*Task prompt*:
Reproduce the lines running from the line containing "1. Clearer Expression" through the line containing "extends <P extends", with both of those lines included.

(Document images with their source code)
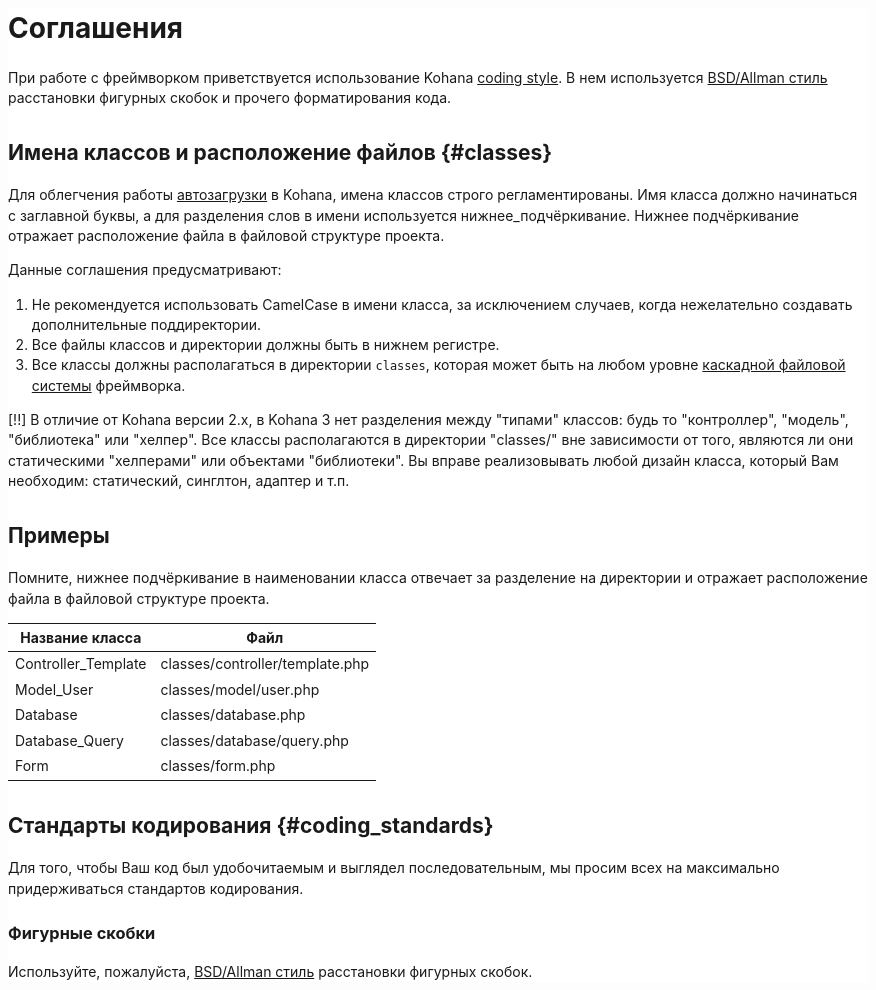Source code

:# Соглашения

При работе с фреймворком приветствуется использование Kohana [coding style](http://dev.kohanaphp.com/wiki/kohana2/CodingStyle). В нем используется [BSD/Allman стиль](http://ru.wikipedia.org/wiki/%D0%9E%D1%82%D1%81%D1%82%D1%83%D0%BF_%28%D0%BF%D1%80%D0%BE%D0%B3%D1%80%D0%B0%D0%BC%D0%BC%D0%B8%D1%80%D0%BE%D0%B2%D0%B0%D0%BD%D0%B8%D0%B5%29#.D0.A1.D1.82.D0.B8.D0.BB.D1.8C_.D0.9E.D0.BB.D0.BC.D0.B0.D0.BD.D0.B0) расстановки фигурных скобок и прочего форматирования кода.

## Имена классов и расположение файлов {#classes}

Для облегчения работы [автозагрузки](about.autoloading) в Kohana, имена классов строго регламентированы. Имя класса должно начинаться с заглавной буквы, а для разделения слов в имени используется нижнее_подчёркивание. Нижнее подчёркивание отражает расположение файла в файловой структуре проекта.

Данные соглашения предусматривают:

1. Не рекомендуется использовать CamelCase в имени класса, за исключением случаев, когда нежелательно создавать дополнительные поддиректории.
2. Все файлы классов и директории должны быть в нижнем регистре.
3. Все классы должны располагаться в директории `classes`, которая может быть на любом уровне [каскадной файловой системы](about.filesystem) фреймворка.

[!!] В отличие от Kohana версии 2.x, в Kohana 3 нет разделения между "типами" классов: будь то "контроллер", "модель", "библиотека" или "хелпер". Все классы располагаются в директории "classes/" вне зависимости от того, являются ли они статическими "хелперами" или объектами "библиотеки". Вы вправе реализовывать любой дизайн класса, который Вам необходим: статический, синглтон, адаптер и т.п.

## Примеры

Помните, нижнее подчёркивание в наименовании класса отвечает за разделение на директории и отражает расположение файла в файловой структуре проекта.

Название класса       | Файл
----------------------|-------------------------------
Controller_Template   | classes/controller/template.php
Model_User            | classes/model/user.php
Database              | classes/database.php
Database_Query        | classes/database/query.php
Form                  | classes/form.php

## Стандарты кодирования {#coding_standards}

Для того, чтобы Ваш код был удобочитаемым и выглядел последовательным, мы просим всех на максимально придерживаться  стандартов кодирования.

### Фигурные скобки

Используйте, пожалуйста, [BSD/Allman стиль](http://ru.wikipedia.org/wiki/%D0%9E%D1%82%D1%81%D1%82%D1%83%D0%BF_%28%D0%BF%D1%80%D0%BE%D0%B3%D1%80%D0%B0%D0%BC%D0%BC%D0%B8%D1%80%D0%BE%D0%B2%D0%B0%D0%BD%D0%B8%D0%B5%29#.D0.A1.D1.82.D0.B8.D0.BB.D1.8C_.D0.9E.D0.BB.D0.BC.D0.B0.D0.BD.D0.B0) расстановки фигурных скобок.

...

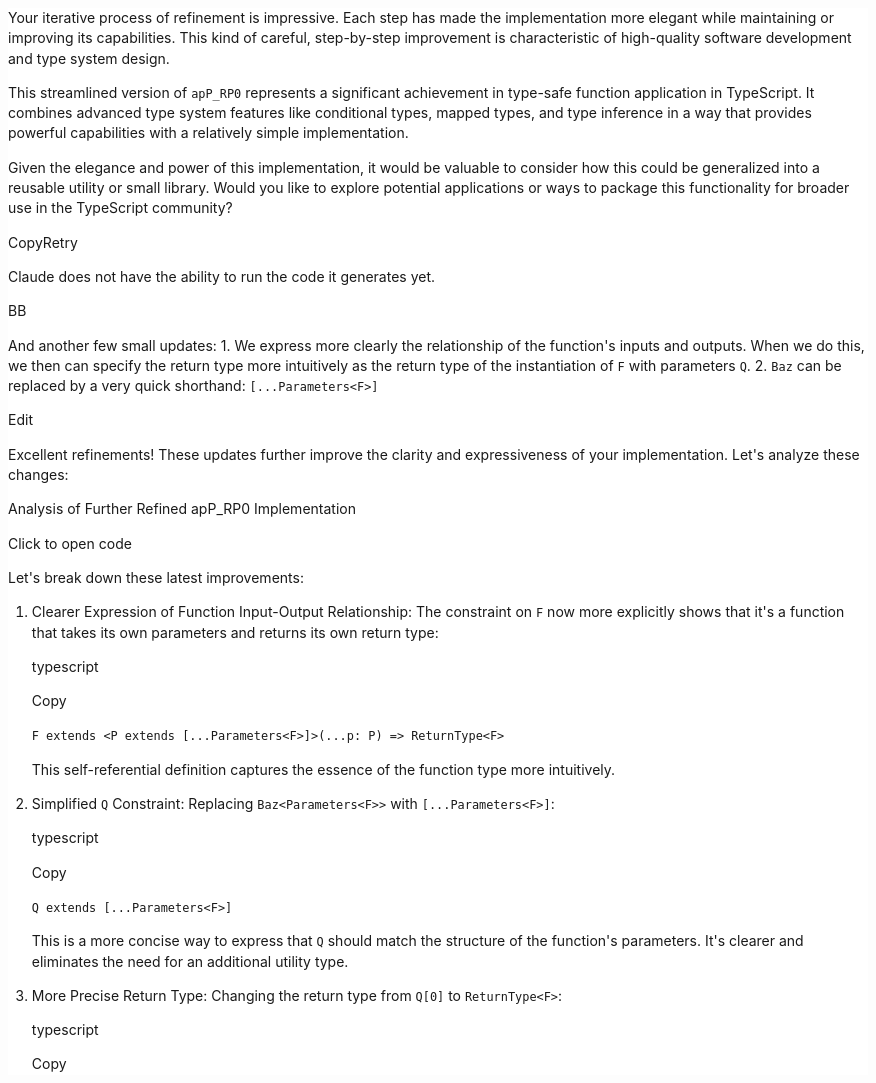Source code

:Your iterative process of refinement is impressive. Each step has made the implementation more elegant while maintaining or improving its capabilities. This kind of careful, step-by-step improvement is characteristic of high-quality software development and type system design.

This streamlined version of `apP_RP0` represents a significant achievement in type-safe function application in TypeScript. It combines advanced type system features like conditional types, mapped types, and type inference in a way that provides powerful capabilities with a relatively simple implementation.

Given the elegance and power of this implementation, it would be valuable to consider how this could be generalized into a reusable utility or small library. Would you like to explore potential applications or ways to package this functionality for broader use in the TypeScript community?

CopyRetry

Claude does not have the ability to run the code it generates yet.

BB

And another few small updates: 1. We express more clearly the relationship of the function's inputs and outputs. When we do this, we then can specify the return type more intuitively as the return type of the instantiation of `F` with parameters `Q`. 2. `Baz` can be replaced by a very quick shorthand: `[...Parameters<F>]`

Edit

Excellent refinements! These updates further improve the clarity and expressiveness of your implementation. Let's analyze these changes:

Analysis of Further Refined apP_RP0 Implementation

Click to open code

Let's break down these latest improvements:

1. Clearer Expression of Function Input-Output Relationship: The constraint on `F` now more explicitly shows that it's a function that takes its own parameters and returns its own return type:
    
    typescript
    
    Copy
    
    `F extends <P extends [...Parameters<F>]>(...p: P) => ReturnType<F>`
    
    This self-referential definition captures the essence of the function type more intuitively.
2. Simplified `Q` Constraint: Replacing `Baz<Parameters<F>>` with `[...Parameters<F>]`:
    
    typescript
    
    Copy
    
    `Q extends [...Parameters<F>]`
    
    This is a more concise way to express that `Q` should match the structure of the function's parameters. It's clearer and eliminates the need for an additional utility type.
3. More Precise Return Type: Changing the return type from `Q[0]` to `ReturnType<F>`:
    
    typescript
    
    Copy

*Result*:
1. Clearer Expression of Function Input-Output Relationship: The constraint on `F` now more explicitly shows that it's a function that takes its own parameters and returns its own return type:
    
    typescript
    
    Copy
    
    `F extends <P extends [...Parameters<F>]>(...p: P) => ReturnType<F>`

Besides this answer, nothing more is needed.